*Task prompt*: Copy out every line of the items below word for word, keeping each line break where it falls.

*Data supplied*:

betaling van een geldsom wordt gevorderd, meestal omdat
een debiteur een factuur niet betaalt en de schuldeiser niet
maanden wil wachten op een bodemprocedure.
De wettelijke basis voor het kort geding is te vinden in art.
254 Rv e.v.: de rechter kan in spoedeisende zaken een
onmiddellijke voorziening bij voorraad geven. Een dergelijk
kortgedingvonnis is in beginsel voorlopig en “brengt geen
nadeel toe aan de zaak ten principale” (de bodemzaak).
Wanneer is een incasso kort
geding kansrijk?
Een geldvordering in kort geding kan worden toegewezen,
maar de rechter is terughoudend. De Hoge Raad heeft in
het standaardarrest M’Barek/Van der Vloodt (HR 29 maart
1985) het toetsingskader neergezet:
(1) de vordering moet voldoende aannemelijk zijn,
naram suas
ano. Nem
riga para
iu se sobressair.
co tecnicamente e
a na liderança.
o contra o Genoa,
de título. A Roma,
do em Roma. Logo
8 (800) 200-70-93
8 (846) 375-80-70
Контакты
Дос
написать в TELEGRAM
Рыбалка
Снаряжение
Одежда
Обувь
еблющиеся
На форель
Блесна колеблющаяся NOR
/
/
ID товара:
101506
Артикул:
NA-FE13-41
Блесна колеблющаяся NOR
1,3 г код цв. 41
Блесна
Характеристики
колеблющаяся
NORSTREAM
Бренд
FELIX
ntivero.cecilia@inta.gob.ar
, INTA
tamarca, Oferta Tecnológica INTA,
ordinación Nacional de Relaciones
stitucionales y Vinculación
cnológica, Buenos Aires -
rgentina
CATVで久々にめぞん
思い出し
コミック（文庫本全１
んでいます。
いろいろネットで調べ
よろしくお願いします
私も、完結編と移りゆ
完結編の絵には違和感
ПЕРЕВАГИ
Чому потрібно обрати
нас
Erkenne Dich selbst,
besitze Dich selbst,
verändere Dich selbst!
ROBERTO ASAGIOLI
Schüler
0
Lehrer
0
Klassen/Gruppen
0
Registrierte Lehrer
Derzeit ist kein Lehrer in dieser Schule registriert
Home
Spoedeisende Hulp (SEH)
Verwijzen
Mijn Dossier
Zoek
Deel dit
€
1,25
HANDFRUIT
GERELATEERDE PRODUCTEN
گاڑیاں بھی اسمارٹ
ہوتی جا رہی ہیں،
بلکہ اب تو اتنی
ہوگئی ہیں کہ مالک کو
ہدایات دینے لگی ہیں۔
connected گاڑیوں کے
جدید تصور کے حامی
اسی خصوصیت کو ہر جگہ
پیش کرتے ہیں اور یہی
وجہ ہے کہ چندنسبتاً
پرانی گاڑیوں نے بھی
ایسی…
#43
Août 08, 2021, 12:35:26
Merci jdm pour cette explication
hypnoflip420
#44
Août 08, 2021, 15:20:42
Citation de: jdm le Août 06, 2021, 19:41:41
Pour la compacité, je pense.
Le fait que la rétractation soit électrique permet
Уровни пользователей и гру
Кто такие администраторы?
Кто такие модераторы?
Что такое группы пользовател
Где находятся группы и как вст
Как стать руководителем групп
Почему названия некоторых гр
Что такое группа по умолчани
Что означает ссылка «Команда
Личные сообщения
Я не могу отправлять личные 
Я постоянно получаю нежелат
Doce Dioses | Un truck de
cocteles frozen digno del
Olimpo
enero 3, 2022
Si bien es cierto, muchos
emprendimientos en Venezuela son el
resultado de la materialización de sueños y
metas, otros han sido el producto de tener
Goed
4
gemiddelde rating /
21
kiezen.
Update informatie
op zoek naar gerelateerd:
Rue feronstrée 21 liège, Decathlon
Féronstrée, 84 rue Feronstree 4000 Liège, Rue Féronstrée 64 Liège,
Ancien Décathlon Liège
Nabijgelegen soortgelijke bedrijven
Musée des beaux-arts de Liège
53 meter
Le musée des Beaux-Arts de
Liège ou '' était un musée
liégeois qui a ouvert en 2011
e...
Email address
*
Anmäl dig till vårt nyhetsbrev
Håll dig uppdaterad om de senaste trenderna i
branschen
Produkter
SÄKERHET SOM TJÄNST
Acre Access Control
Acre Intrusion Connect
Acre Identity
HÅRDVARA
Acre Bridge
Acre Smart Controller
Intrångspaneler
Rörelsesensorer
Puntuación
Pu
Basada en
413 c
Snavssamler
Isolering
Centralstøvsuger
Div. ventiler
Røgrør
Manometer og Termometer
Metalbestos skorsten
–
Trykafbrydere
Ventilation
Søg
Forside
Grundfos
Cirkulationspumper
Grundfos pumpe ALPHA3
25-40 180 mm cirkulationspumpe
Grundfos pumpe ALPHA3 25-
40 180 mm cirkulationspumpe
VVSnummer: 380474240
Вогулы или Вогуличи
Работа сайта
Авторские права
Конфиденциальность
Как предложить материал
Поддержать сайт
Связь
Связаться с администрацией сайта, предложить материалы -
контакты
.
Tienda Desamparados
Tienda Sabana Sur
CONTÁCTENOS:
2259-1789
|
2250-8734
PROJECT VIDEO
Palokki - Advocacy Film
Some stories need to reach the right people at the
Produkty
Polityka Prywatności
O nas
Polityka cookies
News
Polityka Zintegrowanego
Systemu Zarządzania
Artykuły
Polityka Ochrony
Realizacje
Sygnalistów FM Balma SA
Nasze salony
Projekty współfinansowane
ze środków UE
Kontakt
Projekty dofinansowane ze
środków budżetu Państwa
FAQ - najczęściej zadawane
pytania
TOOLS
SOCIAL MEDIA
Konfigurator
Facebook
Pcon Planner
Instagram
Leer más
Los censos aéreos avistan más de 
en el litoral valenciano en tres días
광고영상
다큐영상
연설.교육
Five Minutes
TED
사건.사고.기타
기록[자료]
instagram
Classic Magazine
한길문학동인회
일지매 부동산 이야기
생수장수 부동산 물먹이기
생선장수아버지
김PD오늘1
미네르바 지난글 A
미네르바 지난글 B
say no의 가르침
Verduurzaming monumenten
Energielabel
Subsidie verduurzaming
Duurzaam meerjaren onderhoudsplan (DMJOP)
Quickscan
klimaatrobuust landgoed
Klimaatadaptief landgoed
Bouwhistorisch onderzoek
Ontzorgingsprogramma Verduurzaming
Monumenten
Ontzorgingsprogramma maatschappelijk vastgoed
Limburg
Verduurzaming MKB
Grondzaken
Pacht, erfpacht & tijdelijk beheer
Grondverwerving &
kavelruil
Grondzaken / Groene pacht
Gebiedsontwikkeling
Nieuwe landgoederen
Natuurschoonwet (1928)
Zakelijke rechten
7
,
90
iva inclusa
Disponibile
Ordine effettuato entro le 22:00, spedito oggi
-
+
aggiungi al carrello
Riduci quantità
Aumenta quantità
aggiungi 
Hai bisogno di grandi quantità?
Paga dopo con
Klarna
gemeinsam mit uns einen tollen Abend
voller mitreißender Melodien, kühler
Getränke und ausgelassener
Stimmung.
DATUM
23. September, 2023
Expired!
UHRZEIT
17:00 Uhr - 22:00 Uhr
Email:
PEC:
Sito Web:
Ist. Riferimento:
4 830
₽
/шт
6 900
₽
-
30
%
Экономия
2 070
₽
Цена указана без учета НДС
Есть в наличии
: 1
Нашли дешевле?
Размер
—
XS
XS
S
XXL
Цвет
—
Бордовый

*Exercise solution*:
betaling van een geldsom wordt gevorderd, meestal omdat
een debiteur een factuur niet betaalt en de schuldeiser niet
maanden wil wachten op een bodemprocedure.
De wettelijke basis voor het kort geding is te vinden in art.
254 Rv e.v.: de rechter kan in spoedeisende zaken een
onmiddellijke voorziening bij voorraad geven. Een dergelijk
kortgedingvonnis is in beginsel voorlopig en “brengt geen
nadeel toe aan de zaak ten principale” (de bodemzaak).
Wanneer is een incasso kort
geding kansrijk?
Een geldvordering in kort geding kan worden toegewezen,
maar de rechter is terughoudend. De Hoge Raad heeft in
het standaardarrest M’Barek/Van der Vloodt (HR 29 maart
1985) het toetsingskader neergezet:
(1) de vordering moet voldoende aannemelijk zijn,
naram suas
ano. Nem
riga para
iu se sobressair.
co tecnicamente e
a na liderança.
o contra o Genoa,
de título. A Roma,
do em Roma. Logo
8 (800) 200-70-93
8 (846) 375-80-70
Контакты
Дос
написать в TELEGRAM
Рыбалка
Снаряжение
Одежда
Обувь
еблющиеся
На форель
Блесна колеблющаяся NOR
/
/
ID товара:
101506
Артикул:
NA-FE13-41
Блесна колеблющаяся NOR
1,3 г код цв. 41
Блесна
Характеристики
колеблющаяся
NORSTREAM
Бренд
FELIX
ntivero.cecilia@inta.gob.ar
, INTA
tamarca, Oferta Tecnológica INTA,
ordinación Nacional de Relaciones
stitucionales y Vinculación
cnológica, Buenos Aires -
rgentina
CATVで久々にめぞん
思い出し
コミック（文庫本全１
んでいます。
いろいろネットで調べ
よろしくお願いします
私も、完結編と移りゆ
完結編の絵には違和感
ПЕРЕВАГИ
Чому потрібно обрати
нас
Erkenne Dich selbst,
besitze Dich selbst,
verändere Dich selbst!
ROBERTO ASAGIOLI
Schüler
0
Lehrer
0
Klassen/Gruppen
0
Registrierte Lehrer
Derzeit ist kein Lehrer in dieser Schule registriert
Home
Spoedeisende Hulp (SEH)
Verwijzen
Mijn Dossier
Zoek
Deel dit
€
1,25
HANDFRUIT
GERELATEERDE PRODUCTEN
گاڑیاں بھی اسمارٹ
ہوتی جا رہی ہیں،
بلکہ اب تو اتنی
ہوگئی ہیں کہ مالک کو
ہدایات دینے لگی ہیں۔
connected گاڑیوں کے
جدید تصور کے حامی
اسی خصوصیت کو ہر جگہ
پیش کرتے ہیں اور یہی
وجہ ہے کہ چندنسبتاً
پرانی گاڑیوں نے بھی
ایسی…
#43
Août 08, 2021, 12:35:26
Merci jdm pour cette explication
hypnoflip420
#44
Août 08, 2021, 15:20:42
Citation de: jdm le Août 06, 2021, 19:41:41
Pour la compacité, je pense.
Le fait que la rétractation soit électrique permet
Уровни пользователей и гру
Кто такие администраторы?
Кто такие модераторы?
Что такое группы пользовател
Где находятся группы и как вст
Как стать руководителем групп
Почему названия некоторых гр
Что такое группа по умолчани
Что означает ссылка «Команда
Личные сообщения
Я не могу отправлять личные 
Я постоянно получаю нежелат
Doce Dioses | Un truck de
cocteles frozen digno del
Olimpo
enero 3, 2022
Si bien es cierto, muchos
emprendimientos en Venezuela son el
resultado de la materialización de sueños y
metas, otros han sido el producto de tener
Goed
4
gemiddelde rating /
21
kiezen.
Update informatie
op zoek naar gerelateerd:
Rue feronstrée 21 liège, Decathlon
Féronstrée, 84 rue Feronstree 4000 Liège, Rue Féronstrée 64 Liège,
Ancien Décathlon Liège
Nabijgelegen soortgelijke bedrijven
Musée des beaux-arts de Liège
53 meter
Le musée des Beaux-Arts de
Liège ou '' était un musée
liégeois qui a ouvert en 2011
e...
Email address
*
Anmäl dig till vårt nyhetsbrev
Håll dig uppdaterad om de senaste trenderna i
branschen
Produkter
SÄKERHET SOM TJÄNST
Acre Access Control
Acre Intrusion Connect
Acre Identity
HÅRDVARA
Acre Bridge
Acre Smart Controller
Intrångspaneler
Rörelsesensorer
Puntuación
Pu
Basada en
413 c
Snavssamler
Isolering
Centralstøvsuger
Div. ventiler
Røgrør
Manometer og Termometer
Metalbestos skorsten
–
Trykafbrydere
Ventilation
Søg
Forside
Grundfos
Cirkulationspumper
Grundfos pumpe ALPHA3
25-40 180 mm cirkulationspumpe
Grundfos pumpe ALPHA3 25-
40 180 mm cirkulationspumpe
VVSnummer: 380474240
Вогулы или Вогуличи
Работа сайта
Авторские права
Конфиденциальность
Как предложить материал
Поддержать сайт
Связь
Связаться с администрацией сайта, предложить материалы -
контакты
.
Tienda Desamparados
Tienda Sabana Sur
CONTÁCTENOS:
2259-1789
|
2250-8734
PROJECT VIDEO
Palokki - Advocacy Film
Some stories need to reach the right people at the
Produkty
Polityka Prywatności
O nas
Polityka cookies
News
Polityka Zintegrowanego
Systemu Zarządzania
Artykuły
Polityka Ochrony
Realizacje
Sygnalistów FM Balma SA
Nasze salony
Projekty współfinansowane
ze środków UE
Kontakt
Projekty dofinansowane ze
środków budżetu Państwa
FAQ - najczęściej zadawane
pytania
TOOLS
SOCIAL MEDIA
Konfigurator
Facebook
Pcon Planner
Instagram
Leer más
Los censos aéreos avistan más de 
en el litoral valenciano en tres días
광고영상
다큐영상
연설.교육
Five Minutes
TED
사건.사고.기타
기록[자료]
instagram
Classic Magazine
한길문학동인회
일지매 부동산 이야기
생수장수 부동산 물먹이기
생선장수아버지
김PD오늘1
미네르바 지난글 A
미네르바 지난글 B
say no의 가르침
Verduurzaming monumenten
Energielabel
Subsidie verduurzaming
Duurzaam meerjaren onderhoudsplan (DMJOP)
Quickscan
klimaatrobuust landgoed
Klimaatadaptief landgoed
Bouwhistorisch onderzoek
Ontzorgingsprogramma Verduurzaming
Monumenten
Ontzorgingsprogramma maatschappelijk vastgoed
Limburg
Verduurzaming MKB
Grondzaken
Pacht, erfpacht & tijdelijk beheer
Grondverwerving &
kavelruil
Grondzaken / Groene pacht
Gebiedsontwikkeling
Nieuwe landgoederen
Natuurschoonwet (1928)
Zakelijke rechten
7
,
90
iva inclusa
Disponibile
Ordine effettuato entro le 22:00, spedito oggi
-
+
aggiungi al carrello
Riduci quantità
Aumenta quantità
aggiungi 
Hai bisogno di grandi quantità?
Paga dopo con
Klarna
gemeinsam mit uns einen tollen Abend
voller mitreißender Melodien, kühler
Getränke und ausgelassener
Stimmung.
DATUM
23. September, 2023
Expired!
UHRZEIT
17:00 Uhr - 22:00 Uhr
Email:
PEC:
Sito Web:
Ist. Riferimento:
4 830
₽
/шт
6 900
₽
-
30
%
Экономия
2 070
₽
Цена указана без учета НДС
Есть в наличии
: 1
Нашли дешевле?
Размер
—
XS
XS
S
XXL
Цвет
—
Бордовый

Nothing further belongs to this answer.